Cash-out refinances are on the upswing, to the likes of numbers that haven’t been seen since the financial crisis. But economists say they aren’t concerned—at least yet. After all, home prices are still rising. During the financial crisis, home prices started to drop.
Cash-out refis surged 42% year over year in 2020, according to Freddie Mac’s data. Homeowners cashed out $152.7 billion in home equity last year, the highest level since 2007.
Low interest rates are part of the reason leading to the surge in cash-out refinances. With a cash-out refi, homeowners pay off their old mortgage and start a new one that allows them to have extra cash left over.

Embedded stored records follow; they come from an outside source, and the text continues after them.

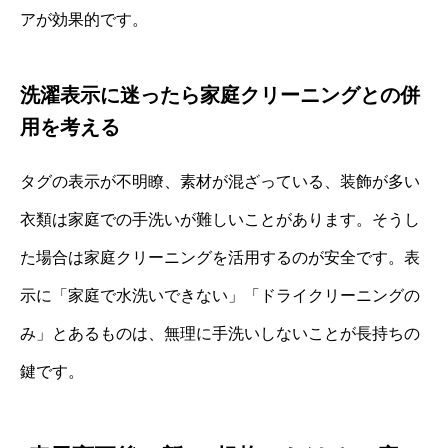
アが効果的です。
洗濯表示に迷ったら家庭クリーニングとの併
用を考える
タグの表示が不明瞭、素材が混ざっている、装飾が多い
衣類は家庭での手洗いが難しいことがあります。そうし
た場合は家庭クリーニングを活用するのが安全です。表
示に「家庭で水洗いできない」「ドライクリーニングの
み」とあるものは、無理に手洗いしないことが長持ちの
鍵です。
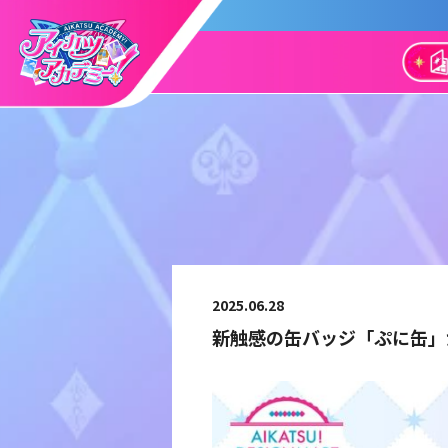
2025.06.28
新触感の缶バッジ「ぷに缶」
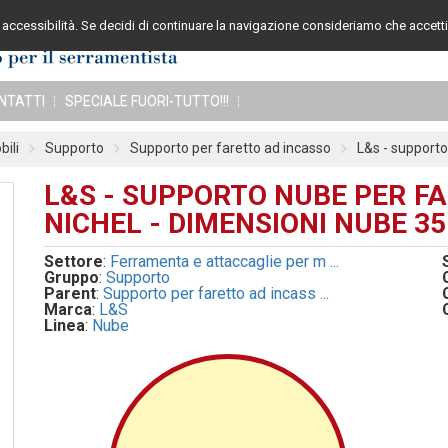
accessibilità. Se decidi di continuare la navigazione consideriamo che accetti 
Assistenza cli
NTATTI
SPECIALE FUORI-TUTTO!!!
ili
Supporto
Supporto per faretto ad incasso
L&s - supporto 
L&S - SUPPORTO NUBE PER FA
NICHEL - DIMENSIONI NUBE 35
Settore
:
Ferramenta e attaccaglie per m ...
Gruppo
:
Supporto
Parent
:
Supporto per faretto ad incass ...
Marca
:
L&S
Linea
:
Nube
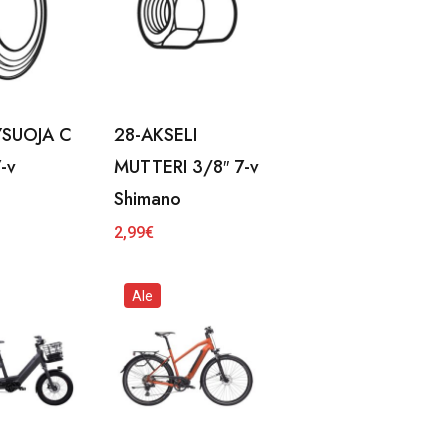
YSUOJA C
28-AKSELI
-v
MUTTERI 3/8″ 7-v
o
Shimano
2,99
€
Ale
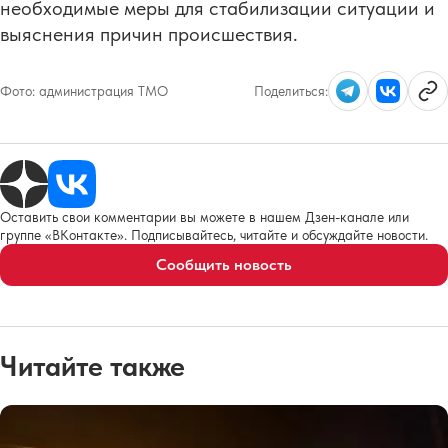
необходимые меры для стабилизации ситуации и
выяснения причин происшествия.
Фото:
администрация ТМО
Поделиться:
Оставить свои комментарии вы можете в нашем Дзен-канале или
группе «ВКонтакте». Подписывайтесь, читайте и обсуждайте новости.
Сообщить новость
Читайте также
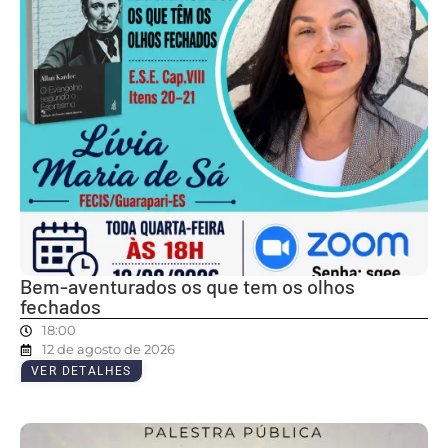
Bem-aventurados os que tem os olhos
fechados
18:00
12 de agosto de 2026
VER DETALHES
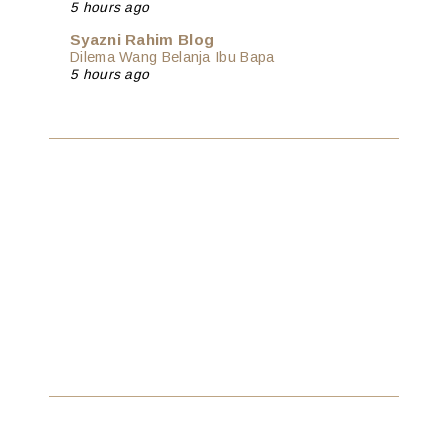
5 hours ago
Syazni Rahim Blog
Dilema Wang Belanja Ibu Bapa
5 hours ago
Show All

Many homeowners have withdrawn some of their home equity to be able to purchase larger homes or take on home renovations. “There are genuinely a lot of people who want to buy homes to live in,” Daryl Fairweather, chief economist at real estate brokerage Redfin Corp., told The Wall Street Journal. “They’re not just buying them to buy them or speculating that home prices will continue to rise. People are buying because they want them and they’re not trying to sell again the next year.”

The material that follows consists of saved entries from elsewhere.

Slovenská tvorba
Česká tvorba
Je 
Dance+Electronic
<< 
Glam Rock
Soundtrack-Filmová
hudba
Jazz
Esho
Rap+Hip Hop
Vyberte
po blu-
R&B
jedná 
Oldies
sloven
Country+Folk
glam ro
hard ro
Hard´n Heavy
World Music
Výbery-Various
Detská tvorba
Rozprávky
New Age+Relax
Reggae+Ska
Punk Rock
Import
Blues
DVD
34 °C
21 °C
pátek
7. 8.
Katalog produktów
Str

Home equity has been on the rise this year, as home prices post double-digit annual increases. Read more: As Home Equity Increases, Renters Are Taking Notice
On average, borrowers who took a cash-out refi last year withdrew $50,000, which is down from $59,000 the year before, according to the New York Federal Reserve office.
However, financial experts do caution homeowners considering cash-out refis to make sure they factor in that they could end up paying more in interest over the long run as they take out a new loan. They should also consider potential tax implications: The 2017 tax overhaul said that borrowers typically can’t deduct the interest on the cash-out portion of a refi unless it is used to improve a home, The Wall Street Journal reports.
Cash-out refis were a cause of concern in the run-up to the 2008 financial crisis as borrowers increasingly sought refuge in their homes to generate extra finances. But when home prices fell, many homeowners were left owing more on their homes than they were worth.